In my view, the ultimate proof as to whether you deeply understand something is when you can engage in rigorous synthesis using that thing, or correctly explain it to others without using terminology as a crutch.

Getting to that level of understanding is not merely a function of the recognized accomplishment level of your peers or your instructor. What imbues people with a deep understanding varies from person to person, and many really benefit from a deliberative, instruction and discussion/conversation-focused instructor. My casual observation of MIT is that the level of instruction can be far from the best I've seen, because the students are so bright or so fast that they don't need much from the instructor in order to immediately see the conceptual space.

Imagine however that you are no intellectual slouch, but maybe are a more contemplative and deliberate thinker. You may be penalized in an environment like this, which bears no representation on whether or not you can get to the same quality and depth of understanding as your peers. I once had an MIT-educated professor say, "I know how to grade these exams. My 'A' students will finish the exam in the time allotted, my 'B' students will finish most of the exam, the 'C' students less so." This infuriated me then, and infuriates me now. The counterpoint was a (well-known) UMich-educated professor, one of the best I had, that gave challenging exams with no practical timelimit.
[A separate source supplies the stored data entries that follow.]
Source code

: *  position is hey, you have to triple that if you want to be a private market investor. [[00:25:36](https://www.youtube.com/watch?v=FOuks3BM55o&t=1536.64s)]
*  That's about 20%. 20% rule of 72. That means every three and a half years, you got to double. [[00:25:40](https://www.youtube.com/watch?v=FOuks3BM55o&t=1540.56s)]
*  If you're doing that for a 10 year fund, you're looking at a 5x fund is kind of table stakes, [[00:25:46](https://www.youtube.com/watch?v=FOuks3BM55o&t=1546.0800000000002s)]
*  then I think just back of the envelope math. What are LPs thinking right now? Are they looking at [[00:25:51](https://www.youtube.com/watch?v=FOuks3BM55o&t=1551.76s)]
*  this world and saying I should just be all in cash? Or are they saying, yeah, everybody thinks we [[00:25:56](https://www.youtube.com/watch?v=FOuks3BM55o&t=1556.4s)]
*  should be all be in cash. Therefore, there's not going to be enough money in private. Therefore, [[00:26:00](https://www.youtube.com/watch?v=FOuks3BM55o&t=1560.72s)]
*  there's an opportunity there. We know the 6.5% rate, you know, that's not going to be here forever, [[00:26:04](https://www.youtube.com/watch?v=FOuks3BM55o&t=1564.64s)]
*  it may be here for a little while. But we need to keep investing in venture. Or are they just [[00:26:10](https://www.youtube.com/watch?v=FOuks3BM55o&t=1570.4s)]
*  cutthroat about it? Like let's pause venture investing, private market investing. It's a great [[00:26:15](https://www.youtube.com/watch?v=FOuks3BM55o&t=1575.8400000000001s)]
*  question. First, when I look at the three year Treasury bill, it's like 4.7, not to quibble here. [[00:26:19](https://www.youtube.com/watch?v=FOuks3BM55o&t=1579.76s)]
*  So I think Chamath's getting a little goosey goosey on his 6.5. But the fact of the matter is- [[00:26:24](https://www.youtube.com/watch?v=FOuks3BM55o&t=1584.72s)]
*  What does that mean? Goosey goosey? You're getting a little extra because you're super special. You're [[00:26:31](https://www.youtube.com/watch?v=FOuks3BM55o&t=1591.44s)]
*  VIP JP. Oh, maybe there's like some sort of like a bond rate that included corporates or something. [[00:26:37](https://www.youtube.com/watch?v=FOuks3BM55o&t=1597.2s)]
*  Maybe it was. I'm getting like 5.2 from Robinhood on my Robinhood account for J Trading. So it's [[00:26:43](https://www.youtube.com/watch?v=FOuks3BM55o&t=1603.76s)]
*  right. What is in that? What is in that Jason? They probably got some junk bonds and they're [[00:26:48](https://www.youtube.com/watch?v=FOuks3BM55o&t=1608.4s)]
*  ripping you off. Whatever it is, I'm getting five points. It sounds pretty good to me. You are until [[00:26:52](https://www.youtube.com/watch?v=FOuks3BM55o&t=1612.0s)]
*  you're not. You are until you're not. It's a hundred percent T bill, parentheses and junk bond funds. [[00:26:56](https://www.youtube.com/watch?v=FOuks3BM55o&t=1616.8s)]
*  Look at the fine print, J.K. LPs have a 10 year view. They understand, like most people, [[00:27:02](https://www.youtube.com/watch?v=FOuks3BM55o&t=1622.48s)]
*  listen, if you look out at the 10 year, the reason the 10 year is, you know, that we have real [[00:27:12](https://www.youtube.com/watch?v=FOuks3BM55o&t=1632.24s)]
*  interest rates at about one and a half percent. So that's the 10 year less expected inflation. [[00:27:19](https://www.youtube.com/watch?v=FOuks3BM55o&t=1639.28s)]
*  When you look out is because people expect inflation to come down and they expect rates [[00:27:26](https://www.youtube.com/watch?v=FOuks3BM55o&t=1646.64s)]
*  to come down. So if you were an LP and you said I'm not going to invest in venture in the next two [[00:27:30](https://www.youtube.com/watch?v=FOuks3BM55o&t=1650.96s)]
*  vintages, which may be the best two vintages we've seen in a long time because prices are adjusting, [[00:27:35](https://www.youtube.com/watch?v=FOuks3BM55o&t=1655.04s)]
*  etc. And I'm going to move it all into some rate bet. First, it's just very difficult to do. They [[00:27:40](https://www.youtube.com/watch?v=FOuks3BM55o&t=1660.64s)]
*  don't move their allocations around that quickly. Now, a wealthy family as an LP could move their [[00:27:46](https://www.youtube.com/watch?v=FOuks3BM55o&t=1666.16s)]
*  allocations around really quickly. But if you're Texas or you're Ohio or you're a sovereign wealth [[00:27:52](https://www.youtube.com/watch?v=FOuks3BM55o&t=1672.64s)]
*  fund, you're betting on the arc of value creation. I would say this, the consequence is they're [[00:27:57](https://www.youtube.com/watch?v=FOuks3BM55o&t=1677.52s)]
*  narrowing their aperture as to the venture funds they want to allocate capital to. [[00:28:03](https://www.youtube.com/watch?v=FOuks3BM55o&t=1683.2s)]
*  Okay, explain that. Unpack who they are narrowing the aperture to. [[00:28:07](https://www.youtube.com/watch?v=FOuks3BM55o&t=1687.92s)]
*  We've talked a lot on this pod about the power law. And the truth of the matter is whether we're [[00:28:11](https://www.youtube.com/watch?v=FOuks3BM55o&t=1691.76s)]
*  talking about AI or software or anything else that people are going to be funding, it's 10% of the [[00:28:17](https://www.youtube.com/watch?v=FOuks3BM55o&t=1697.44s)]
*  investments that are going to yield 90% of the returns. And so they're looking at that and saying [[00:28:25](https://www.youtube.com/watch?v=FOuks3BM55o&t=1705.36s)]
He inspired me to be very ambitious as the lead on a free-form semester group project, so much so that it was clear we wouldn't finish during the semester. He saw how ambitious it was, and gave us an incomplete until we could turn it in the next semester. We did, and it was a really nice body of work.

I've seen similar patterns in the rest of my education. I've always gotten the most not from the best-credentialed professors, but from those who themselves understand deeply and make the material and themselves open to the interested learner.

This is ultimately what teaching and learning should be about, and can easily take place at any good institution, not just the MITs of the world. In my field of engineering, there is no significant correlation between those who were educated at MIT or Stanford, and the impact of their contributions to what is in the field and has truly advanced the state-of-the-art.